Evaluation of inguinal hernia repair using post-operative pain…
11/09/2022 at 10:04 am #32953Good intentionsParticipant
Here are a couple of new names in the field of studying hernia repair results. From Canada. About the same one in six number for pain, for the Lichtenstein method. They looked at ten years worth of data. Not clear what the “Brief Pain Inventory Short Form (BPI)” is. Maybe another attempt to create a questionnaire that has actual value in determining quality of life.
Just the abstract, but the full paper is available.
“Evaluation of inguinal hernia repair using post-operative pain and quality of life metrics
Michael L Moreton B.Sc., M.Sc & André Truter M.B.ChB, M.Med, FRCSC
A cohort of patients who had received Lichtenstein inguinal hernia repair over the previous 10 years were contacted and surveyed using the Brief Pain Inventory Short Form (BPI) to assess chronic pain and its effects on their QoL. …”
The rate of chronic pain was 17.2% with recurrence of 3.1% at an average post-operative interval of 5.84 years. …”
These long-term considerations of post-surgical impact should be considered alongside potential benefits when advising patients about surgery and may help moderate post-operative expectations to optimize the outcome of common inguinal hernia repairs.”
11/09/2022 at 10:13 am #32954Good intentionsParticipant
Their conclusion statement illustrates the dilemma that the surgeons have. If they inform the patients fully of the risks, more patients will refuse the surgery.

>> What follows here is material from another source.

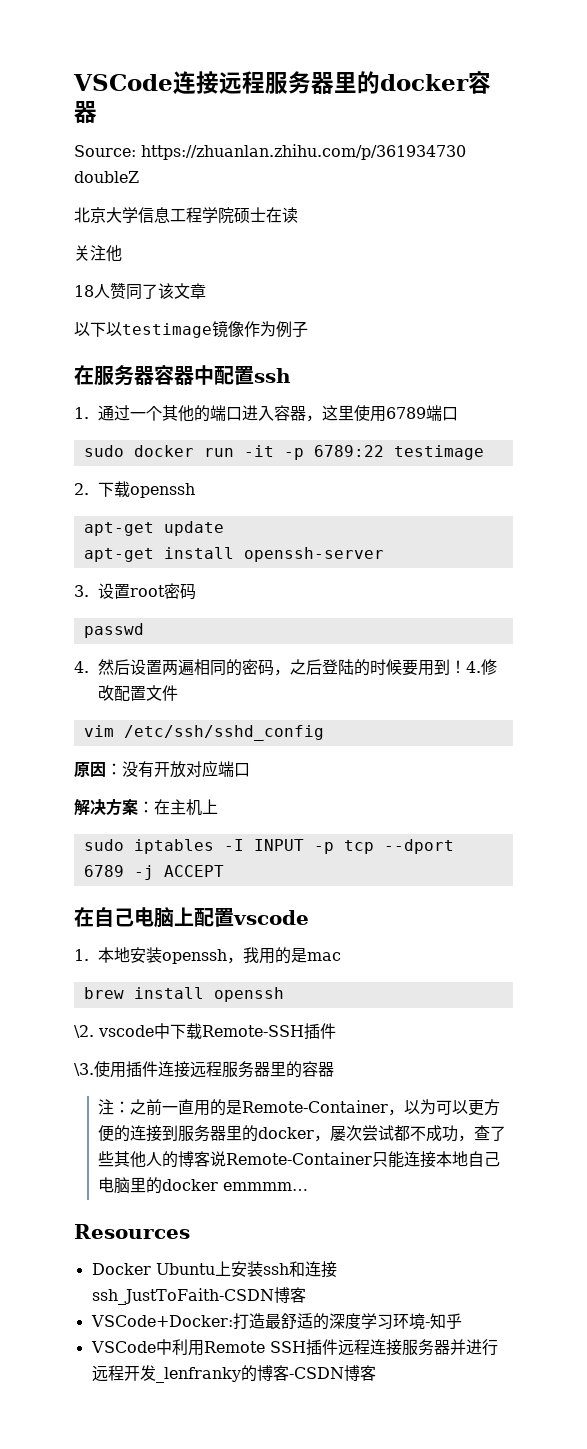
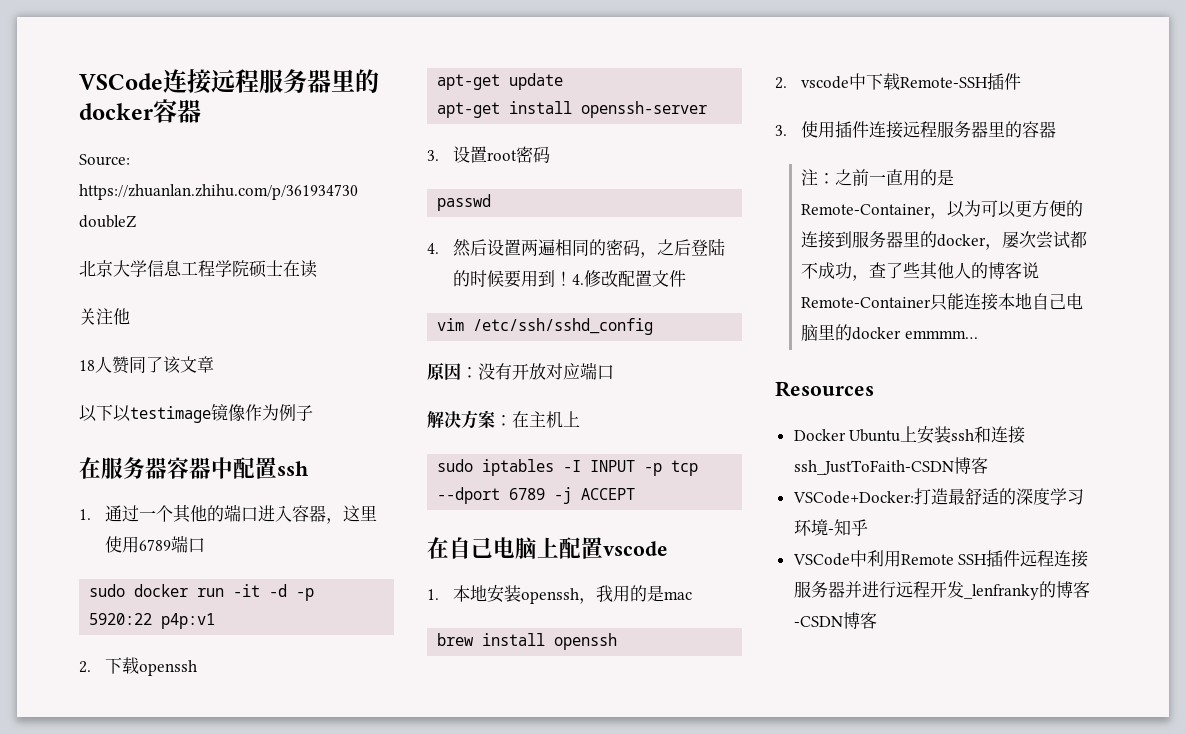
[283,445,484,460] -p 6789:22 testimage -> [269,584,315,601] [89,613,216,629] -d -p 5920:22 p4p:v1
[74,1025,94,1038] \2. -> [775,77,787,89] 2.
[74,1063,94,1076] \3. -> [775,125,787,136] 3.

The mesh repair industry is in the big bind that they are in now because they have not been informing patients (or surgeons) of the potential for long-term problems from the available mesh products. They have to make the sale, and sales are made with positive words. It’s one of the major downsides of the free market. Hiding flaws sells more product.
This statement, below, is one of those that really doesn’t make sense when you try to break it down. It implies that shifting responsibility for the decision to take on the risk of long-term pain is a better “outcome”. Make it the patient’s problem, not the doctor’s. The pain and recurrence rates will be the same.
From the Conclusion –
“may help moderate post-operative expectations to optimize the outcome of common inguinal hernia repairs.”
11/09/2022 at 11:49 am #32955WatchfulParticipant
That is indeed a strange statement. How does lowering expectations optimize outcomes? Is chronic pain any better if you know that it may happen? Perhaps what will improve outcomes is if fewer people decide to have the surgery done when provided with this information. The cure can be worse than the disease, and in some cases watchful waiting is the better option.